- Extracto de la página:

= = =

Paulette Desormeaux es Knight-Lupa Fellow del Centro Internacional para Periodista (ICFJ, en inglés). Este reportaje es parte del programa Lupa, liderado por Salud con Lupa.

cesar silva

Desde que la pandemia llegó a Santiago, Johannie ha intentado alejarse de las 774 familias que viven en su edificio. Está preocupada porque ya hay 10 residentes contagiados con coronavirus y su hijo de once meses es inmunodeficiente. En los 30 metros cuadrados donde vive con su madre y el niño hay un nivel de higiene “exagerado” —dice—, pero mantener la distancia con los demás no es fácil: los pasillos de su edificio son estrechos, hay pocos ascensores y en la enorme torre de 32 pisos viven más de dos mil personas.

La mayoría son migrantes venezolanos como ella, profesionales que llegaron a Estación Central, atraídos por los precios y las facilidades que las corredoras les dan para arrendar cientos de pequeños departamentos en torres gigantes.

= = =

- Actividad A: ¿Cuántos pisos tiene la torre donde vive Johannie, según el reportaje sobre el edificio de Estación Central?
- Actividad B: Sustituye "ascensores" por "elevadores" en el fragmento del reportaje sobre el edificio de Estación Central que empieza en "Desde que la" y termina en "en torres gigantes.".
- Actividad C: Prosigue el reportaje sobre los migrantes de Estación Central a partir de su última oración.

(Entradas del conjunto de datos)
= = =

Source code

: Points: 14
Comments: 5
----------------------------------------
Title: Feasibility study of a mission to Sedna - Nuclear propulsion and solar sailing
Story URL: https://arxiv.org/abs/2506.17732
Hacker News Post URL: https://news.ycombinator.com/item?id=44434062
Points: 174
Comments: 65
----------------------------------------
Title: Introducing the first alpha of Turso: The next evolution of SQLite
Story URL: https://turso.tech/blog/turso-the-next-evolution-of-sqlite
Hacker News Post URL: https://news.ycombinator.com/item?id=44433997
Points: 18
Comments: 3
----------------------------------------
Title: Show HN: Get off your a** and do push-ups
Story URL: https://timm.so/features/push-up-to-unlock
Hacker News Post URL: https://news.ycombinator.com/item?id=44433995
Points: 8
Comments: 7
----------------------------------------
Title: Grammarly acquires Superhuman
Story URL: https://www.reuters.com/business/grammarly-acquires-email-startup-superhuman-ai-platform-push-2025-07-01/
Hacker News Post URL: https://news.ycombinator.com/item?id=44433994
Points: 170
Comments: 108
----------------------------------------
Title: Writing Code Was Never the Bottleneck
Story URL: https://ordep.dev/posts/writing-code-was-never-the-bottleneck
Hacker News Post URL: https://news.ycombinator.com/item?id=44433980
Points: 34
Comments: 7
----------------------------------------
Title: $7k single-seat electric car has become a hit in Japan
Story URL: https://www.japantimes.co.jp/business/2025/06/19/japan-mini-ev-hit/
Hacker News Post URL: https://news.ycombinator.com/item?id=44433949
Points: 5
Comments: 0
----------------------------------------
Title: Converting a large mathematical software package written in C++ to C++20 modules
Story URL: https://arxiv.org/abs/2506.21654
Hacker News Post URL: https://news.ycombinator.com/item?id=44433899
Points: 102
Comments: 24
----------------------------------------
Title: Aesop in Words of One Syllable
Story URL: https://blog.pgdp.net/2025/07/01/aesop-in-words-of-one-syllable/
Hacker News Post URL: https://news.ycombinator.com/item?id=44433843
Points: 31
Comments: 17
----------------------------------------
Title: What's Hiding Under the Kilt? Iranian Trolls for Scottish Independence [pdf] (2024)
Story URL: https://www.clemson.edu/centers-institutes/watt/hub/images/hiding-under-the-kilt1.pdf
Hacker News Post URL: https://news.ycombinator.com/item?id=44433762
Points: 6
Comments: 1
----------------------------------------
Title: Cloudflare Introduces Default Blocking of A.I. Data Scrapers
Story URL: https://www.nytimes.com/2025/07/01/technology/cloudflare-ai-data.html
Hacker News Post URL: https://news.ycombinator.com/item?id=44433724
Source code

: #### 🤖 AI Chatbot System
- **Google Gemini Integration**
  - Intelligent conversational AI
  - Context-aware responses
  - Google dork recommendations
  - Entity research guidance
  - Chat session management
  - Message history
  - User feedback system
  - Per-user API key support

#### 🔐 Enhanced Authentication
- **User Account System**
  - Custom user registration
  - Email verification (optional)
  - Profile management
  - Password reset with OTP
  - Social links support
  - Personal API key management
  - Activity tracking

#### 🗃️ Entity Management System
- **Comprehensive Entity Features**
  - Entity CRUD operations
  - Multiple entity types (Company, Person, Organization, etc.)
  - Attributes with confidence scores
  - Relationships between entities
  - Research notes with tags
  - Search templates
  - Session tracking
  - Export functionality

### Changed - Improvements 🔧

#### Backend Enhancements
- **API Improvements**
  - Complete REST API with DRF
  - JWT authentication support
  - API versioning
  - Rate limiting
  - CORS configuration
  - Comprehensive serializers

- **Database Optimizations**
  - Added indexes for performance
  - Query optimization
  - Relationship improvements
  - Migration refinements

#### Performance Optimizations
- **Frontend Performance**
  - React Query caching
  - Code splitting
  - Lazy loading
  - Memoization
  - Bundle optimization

= = =

- Resultado A: 32 pisos.

- Resultado B:
Desde que la pandemia llegó a Santiago, Johannie ha intentado alejarse de las 774 familias que viven en su edificio. Está preocupada porque ya hay 10 residentes contagiados con coronavirus y su hijo de once meses es inmunodeficiente. En los 30 metros cuadrados donde vive con su madre y el niño hay un nivel de higiene “exagerado” —dice—, pero mantener la distancia con los demás no es fácil: los pasillos de su edificio son estrechos, hay pocos elevadores y en la enorme torre de 32 pisos viven más de dos mil personas.

La mayoría son migrantes venezolanos como ella, profesionales que llegaron a Estación Central, atraídos por los precios y las facilidades que las corredoras les dan para arrendar cientos de pequeños departamentos en torres gigantes.

- Resultado C:
En solo dos años, este municipio aprobó la construcción de 75 edificios como el de Johannie, de entre 30 y 43 pisos de altura, sin ninguna regulación sobre cuántos departamentos podían construirse en esa superficie. Así, las inmobiliarias hicieron entre 200 y 700 departamentos por torre, de 28 metros cuadrados para estudios de un sólo espacio y de 46 metros cuadrados para dos dormitorios y dos baños.

La enorme cantidad de gente habitando ese espacio reducido creó una pequeña ciudad dentro de las torres, que incluso tiene horas pico de tránsito: de regreso del trabajo, los miles de residentes llegan a esperar hasta 15 minutos haciendo colas en pasillos estrechos para poder subir al ascensor.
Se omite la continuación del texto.